Angelo was continuously prepared with fresh script. This dark-eyed youth was a worker. Swen kept pace with musical compositions.

And how Swen could beat out those melodies on the battered piano reposing in the corner!

When it was music for her dance Petite Jeanne, bare-footed, bare-armed, with eyes shining, sprang into motion with such abandon as made her seem a crimson cardinal, a butterfly, a mere flying nothing.

How Swen would throw back his blonde mane and laugh!

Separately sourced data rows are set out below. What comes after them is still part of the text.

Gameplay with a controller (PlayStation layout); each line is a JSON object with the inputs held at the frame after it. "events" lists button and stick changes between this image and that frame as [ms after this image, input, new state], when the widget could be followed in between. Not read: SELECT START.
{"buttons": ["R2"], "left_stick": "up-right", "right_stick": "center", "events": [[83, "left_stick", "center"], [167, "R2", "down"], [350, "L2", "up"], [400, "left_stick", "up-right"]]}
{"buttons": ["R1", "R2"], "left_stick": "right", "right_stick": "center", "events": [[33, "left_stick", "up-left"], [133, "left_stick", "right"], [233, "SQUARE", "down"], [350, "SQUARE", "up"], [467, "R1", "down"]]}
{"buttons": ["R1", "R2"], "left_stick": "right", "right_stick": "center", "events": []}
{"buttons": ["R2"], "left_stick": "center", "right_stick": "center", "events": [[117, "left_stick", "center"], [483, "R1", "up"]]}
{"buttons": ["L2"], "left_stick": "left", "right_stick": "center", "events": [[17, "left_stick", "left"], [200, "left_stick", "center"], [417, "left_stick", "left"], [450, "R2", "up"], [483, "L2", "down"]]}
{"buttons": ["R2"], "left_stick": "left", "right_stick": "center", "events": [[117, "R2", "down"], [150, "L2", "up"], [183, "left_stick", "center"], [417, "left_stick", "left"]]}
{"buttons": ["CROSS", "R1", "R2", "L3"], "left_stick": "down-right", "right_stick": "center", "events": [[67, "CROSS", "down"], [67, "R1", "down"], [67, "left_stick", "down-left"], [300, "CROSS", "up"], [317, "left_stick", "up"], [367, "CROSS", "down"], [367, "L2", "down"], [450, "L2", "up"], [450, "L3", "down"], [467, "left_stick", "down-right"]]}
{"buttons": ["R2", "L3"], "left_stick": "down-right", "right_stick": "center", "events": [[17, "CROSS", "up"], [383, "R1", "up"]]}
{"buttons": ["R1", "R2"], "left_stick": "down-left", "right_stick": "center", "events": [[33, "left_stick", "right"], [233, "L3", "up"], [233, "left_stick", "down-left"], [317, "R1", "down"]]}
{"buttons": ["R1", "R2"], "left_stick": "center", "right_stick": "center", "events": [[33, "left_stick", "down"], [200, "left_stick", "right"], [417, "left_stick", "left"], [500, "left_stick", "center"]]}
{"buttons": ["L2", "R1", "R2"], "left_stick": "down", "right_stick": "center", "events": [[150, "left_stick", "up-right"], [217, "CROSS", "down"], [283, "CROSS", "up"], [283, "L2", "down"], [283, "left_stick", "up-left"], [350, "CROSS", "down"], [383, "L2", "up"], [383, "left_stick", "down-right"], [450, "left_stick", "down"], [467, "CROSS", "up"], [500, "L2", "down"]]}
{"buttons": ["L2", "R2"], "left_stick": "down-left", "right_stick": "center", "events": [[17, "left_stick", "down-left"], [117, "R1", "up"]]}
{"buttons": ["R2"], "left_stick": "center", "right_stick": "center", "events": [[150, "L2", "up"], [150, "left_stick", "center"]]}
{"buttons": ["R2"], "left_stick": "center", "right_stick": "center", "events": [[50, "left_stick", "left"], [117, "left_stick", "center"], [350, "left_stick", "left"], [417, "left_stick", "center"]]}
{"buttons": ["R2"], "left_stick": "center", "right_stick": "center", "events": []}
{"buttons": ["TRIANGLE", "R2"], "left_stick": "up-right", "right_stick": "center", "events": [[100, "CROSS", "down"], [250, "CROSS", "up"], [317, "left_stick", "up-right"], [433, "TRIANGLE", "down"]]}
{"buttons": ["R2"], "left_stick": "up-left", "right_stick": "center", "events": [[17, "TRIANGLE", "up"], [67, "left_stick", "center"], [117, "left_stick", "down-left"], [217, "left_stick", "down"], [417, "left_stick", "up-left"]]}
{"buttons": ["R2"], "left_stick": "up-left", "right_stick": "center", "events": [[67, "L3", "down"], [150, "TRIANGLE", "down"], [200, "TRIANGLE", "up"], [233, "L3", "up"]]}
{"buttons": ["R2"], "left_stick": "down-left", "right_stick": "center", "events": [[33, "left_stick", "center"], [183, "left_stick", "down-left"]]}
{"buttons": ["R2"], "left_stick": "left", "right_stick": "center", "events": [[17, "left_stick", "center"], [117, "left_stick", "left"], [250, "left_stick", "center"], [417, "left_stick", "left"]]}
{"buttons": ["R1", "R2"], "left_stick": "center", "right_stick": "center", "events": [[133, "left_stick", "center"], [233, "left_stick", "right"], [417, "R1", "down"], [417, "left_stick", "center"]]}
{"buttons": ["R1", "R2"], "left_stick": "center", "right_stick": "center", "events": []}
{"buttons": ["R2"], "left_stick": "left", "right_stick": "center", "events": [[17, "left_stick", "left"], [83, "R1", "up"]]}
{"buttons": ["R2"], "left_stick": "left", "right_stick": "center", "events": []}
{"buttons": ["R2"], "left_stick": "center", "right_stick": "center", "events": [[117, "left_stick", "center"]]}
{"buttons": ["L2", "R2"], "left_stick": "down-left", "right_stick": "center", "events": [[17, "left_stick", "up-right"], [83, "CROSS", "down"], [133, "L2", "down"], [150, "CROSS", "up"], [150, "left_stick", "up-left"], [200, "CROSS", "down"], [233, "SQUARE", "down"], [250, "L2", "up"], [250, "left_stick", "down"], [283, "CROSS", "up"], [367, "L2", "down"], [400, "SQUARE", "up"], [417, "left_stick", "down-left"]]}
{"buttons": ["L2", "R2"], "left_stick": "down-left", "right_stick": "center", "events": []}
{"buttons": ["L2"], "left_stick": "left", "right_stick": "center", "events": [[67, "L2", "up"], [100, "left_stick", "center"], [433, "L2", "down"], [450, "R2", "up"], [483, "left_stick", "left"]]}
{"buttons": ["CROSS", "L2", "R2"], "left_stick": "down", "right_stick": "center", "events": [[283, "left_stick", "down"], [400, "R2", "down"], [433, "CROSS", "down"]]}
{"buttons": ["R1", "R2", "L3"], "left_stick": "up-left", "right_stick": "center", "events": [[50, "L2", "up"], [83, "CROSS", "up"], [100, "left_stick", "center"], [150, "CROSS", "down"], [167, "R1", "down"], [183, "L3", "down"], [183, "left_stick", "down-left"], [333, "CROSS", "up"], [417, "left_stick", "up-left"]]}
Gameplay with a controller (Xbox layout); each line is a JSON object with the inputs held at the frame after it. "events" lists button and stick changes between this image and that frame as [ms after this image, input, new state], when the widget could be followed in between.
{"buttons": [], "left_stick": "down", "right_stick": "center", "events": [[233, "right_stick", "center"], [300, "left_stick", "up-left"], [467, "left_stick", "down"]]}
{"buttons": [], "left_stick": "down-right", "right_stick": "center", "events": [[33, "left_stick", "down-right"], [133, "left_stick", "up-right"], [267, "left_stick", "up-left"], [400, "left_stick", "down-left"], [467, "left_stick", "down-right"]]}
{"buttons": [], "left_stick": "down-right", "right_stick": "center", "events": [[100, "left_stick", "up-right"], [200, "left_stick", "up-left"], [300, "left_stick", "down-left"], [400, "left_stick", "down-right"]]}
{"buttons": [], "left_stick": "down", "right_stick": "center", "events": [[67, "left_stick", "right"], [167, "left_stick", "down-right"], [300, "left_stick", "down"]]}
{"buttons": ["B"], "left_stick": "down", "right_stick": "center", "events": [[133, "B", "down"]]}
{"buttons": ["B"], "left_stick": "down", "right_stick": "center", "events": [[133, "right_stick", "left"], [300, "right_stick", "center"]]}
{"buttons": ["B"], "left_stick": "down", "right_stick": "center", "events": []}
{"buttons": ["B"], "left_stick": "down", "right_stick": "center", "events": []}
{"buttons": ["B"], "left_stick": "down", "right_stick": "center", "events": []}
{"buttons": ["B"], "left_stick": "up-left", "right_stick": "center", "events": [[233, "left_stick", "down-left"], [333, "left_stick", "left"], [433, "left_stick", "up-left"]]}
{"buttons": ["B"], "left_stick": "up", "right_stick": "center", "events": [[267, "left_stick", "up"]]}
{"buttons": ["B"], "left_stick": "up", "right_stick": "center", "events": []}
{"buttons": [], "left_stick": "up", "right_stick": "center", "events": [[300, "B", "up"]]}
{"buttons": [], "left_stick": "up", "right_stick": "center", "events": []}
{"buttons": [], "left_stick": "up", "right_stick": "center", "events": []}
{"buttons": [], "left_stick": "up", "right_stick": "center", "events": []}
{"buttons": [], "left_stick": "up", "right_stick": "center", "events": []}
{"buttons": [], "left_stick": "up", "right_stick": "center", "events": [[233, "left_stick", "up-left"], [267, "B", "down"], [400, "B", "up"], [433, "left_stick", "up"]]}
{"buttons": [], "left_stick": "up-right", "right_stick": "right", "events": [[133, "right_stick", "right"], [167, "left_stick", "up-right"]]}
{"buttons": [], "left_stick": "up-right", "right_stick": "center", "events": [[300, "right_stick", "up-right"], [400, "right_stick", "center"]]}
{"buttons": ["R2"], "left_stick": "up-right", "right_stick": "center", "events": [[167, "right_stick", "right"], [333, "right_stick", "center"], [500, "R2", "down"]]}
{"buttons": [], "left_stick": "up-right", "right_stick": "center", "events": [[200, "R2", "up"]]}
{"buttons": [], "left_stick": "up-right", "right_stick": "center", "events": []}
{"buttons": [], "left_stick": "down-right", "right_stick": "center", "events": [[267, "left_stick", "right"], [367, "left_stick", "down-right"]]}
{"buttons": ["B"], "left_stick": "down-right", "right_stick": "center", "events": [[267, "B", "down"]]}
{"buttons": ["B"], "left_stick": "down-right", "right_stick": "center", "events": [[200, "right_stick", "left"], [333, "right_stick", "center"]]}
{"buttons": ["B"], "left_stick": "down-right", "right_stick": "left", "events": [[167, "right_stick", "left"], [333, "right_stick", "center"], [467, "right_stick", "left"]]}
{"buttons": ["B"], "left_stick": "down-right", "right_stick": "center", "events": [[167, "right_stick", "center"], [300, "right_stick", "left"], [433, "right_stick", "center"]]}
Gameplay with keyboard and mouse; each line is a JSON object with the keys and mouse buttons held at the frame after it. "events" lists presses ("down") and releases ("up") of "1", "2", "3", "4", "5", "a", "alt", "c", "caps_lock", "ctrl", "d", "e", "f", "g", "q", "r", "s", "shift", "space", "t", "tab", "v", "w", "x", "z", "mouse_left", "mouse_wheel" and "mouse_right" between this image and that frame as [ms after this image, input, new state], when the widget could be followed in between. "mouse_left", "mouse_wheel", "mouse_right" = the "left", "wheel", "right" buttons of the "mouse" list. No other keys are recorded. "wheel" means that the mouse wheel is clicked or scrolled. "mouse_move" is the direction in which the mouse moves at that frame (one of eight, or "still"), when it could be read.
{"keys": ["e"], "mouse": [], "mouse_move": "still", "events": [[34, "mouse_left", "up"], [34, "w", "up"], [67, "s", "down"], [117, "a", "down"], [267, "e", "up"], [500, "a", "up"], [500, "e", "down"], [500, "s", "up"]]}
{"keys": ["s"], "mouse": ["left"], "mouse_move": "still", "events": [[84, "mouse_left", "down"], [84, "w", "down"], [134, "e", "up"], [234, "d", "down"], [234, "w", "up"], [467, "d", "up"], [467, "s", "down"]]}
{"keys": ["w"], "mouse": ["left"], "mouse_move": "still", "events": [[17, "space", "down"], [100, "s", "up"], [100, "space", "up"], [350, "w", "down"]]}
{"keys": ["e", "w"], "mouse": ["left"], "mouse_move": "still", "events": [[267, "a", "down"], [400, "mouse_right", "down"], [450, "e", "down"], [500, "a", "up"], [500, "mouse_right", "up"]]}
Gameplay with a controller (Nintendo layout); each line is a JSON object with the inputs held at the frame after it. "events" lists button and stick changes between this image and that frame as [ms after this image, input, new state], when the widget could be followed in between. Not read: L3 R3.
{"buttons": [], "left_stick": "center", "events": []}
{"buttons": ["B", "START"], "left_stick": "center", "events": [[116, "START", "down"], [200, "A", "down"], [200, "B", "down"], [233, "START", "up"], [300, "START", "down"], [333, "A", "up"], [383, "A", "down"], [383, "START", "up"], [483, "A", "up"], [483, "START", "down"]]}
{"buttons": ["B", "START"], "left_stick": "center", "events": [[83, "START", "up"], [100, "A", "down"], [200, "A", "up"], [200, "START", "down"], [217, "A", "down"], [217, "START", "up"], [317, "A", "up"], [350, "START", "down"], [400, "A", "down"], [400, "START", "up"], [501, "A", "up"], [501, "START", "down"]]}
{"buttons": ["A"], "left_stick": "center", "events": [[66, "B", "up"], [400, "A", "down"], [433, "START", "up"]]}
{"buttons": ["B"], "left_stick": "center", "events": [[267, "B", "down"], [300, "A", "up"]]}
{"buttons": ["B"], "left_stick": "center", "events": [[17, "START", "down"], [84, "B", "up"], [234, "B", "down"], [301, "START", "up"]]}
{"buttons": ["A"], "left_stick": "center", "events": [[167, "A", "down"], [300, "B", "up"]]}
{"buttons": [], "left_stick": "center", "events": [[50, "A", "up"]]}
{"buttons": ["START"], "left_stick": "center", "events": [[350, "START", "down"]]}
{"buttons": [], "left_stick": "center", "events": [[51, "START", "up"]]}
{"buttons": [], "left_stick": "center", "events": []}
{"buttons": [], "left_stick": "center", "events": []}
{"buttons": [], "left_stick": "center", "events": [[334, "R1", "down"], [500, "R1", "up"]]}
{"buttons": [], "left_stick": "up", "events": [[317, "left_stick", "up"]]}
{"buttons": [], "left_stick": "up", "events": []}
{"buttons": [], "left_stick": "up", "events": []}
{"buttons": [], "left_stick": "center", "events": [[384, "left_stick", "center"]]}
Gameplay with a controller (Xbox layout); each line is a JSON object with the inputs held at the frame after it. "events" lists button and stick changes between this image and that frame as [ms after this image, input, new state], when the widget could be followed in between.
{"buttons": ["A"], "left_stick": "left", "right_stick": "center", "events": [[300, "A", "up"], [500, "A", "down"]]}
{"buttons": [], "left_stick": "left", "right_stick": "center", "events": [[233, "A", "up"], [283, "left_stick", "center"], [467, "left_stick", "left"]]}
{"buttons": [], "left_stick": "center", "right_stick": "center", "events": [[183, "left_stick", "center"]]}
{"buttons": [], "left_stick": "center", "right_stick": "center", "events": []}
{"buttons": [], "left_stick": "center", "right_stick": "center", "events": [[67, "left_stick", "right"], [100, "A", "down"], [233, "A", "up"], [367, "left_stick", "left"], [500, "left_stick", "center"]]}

How Dan Baker shook his old head and sighed with joy!

“Our play!” he would murmur. “Our play. How can it fail? With such an angel of light even Heaven would be a complete success.”

So for hours they labored. Testing music, words, lighting effects, dances, everything, until their heads were dizzy and their eyes dim.

Then, as the blaze flamed up in the broad fireplace, they cast themselves upon Angelo’s rugs of wondrous thickness and softness, and sighed deep sighs of content.

“How wonderful it is to have beautiful things!” Jeanne exclaimed, as on one of these occasions she buried her white hands in the thick, velvety surface of a Persian rug.

“Ah, yes!” Angelo sighed. “When you are sure you are to keep them.”